– Они? – переспросил Страффорд, приподняв брови.

– Они. Он. Не знаю. Подобное часто приходилось видеть в старые времена, когда они боролись за свою так называемую свободу, а сельская местность кишмя кишела головорезами всех мастей. Насколько можно судить по этому досадному происшествию, то, должно быть, кто-то из них по-прежнему рыщет по округе.

– Так вы думаете, что убийца – или убийцы – проник сюда снаружи?

– Ну что же вы, ради бога, мил человек, ну не думаете же вы, будто такое мог совершить кто-то из домашних!

– Значит, в дом кто-то вломился? Есть ли следы силового вторжения – разбитое окно, сломанный дверной замок?

– Не могу знать, не проверял. Разве это не ваша работа – искать улики и так далее?

Полковнику Осборну на вид исполнилось около пятидесяти, он был худощав и мускулист, со щёточкой усов под носом и колкими, льдисто-голубыми глазами. Он был среднего роста и выглядел бы ещё выше, если бы не явная колченогость (возможно, сардонически подумал Страффорд, заработанная именно в ходе всех этих выездов на псовую охоту) – так что передвигался он странной походкой, как-то вперевалку, словно орангутан, у которого что-то не в порядке с коленными суставами. На нём были начищенные коричневые туфли, трикотиновые брюки с остро утюженными стрелками, твидовая охотничья куртка, рубашка в клетку и пятнистый галстук-бабочка приглушённо-синего оттенка. От него пахло мылом, табачным дымом и лошадьми. Также он сверкал лысеющей макушкой, а несколько прядей песчано-рыжих волос, густо намазанных маслом и яростно зачёсанных с висков, сходились на затылке в своего рода заострённый хохолок, похожий на кончик хвоста какой-нибудь экзотической птицы.

Он участвовал в войне, будучи офицером Иннискиллингского драгунского полка, и совершил нечто примечательное под Дюнкерком, за что был награждён медалью.

Словом, полковник Осборн казался весьма типичным представителем своей породы. Породы, с которой Страффорд был хорошо знаком.

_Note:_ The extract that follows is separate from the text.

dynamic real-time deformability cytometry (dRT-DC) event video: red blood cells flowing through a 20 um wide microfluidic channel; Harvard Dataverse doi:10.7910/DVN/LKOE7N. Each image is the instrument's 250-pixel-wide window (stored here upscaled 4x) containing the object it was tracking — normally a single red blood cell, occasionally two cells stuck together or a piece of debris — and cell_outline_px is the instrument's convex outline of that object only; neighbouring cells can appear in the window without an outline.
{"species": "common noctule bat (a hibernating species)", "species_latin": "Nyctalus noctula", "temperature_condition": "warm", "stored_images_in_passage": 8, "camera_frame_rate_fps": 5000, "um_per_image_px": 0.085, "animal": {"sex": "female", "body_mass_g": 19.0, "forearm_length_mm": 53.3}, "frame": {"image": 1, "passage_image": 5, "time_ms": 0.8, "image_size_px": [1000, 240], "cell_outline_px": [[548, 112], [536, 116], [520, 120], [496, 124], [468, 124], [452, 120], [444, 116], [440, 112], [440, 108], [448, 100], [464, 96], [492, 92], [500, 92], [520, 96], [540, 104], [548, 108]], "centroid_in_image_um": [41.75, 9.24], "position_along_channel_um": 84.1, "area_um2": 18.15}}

Странно, подумал он, что человек тратит время на то, чтобы так тщательно приодеться и привести себя в порядок, в то время как на полу его библиотеки лежит труп зарезанного и кастрированного священника. Но, конечно, формальности необходимо соблюдать, каковы бы ни были обстоятельства: скажем, во время осады Хартума послеобеденный чай пили каждый день, причём зачастую – на открытом воздухе. Таков уж был кодекс класса, к которому принадлежал полковник – равно как и Страффорд.

– Кто его нашёл?

– Моя жена.

– Понятно. Она сказала, что он так и лежал со скрещенными руками?

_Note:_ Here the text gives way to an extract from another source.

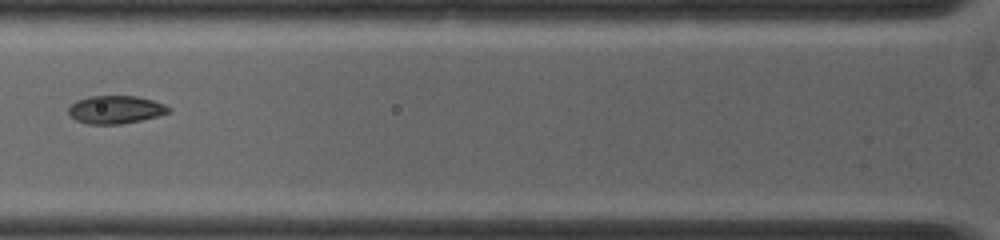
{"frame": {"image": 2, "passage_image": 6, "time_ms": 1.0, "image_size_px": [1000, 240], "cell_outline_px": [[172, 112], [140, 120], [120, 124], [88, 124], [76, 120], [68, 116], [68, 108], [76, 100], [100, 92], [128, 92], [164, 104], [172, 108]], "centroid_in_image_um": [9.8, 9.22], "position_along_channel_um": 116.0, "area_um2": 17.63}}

– Нет. На самом-то деле я его привёл немного в божеский вид…

– Понятно.

Чёрт возьми, подумал он. Чёрт возьми!

– Но вот руки сложил ему не я – это, должно быть, миссис Даффи. – Он пожал плечами. – Вы ведь их знаете, – тихо добавил он с многозначительным видом.

Под «ними», как понял Страффорд, он, конечно же, подразумевал католиков.

Теперь полковник достал из внутреннего нагрудного кармана пиджака серебряный портсигар с монограммой, нажал на защёлку большим пальцем, откинул крышку и протянул ему два полных аккуратных ряда сигарет, перехваченных эластичным ремешком. Марка «Синиор сервис», автоматически подметил Страффорд.

– Не желаете закурить?

– Нет, спасибо, – сказал Страффорд. Он всё ещё рассматривал труп. Отец Том был крупным мужчиной с широкими плечами и грудью колесом. Из ушей у него торчали клочья волос: поскольку священники не вступают в брак, то обычно пренебрегают такими вещами, подумал инспектор. Это натолкнуло его на дельную мысль:

– А где она сейчас, – спросил он, – ваша жена?

– А? – Осборн на секунду уставился на него, извергая из ноздрей два облака сигаретного дыма. – Ах да. Она наверху, отдыхает. Я велел ей выпить рюмку бренди и портвейна. Можете себе представить, в каком она состоянии.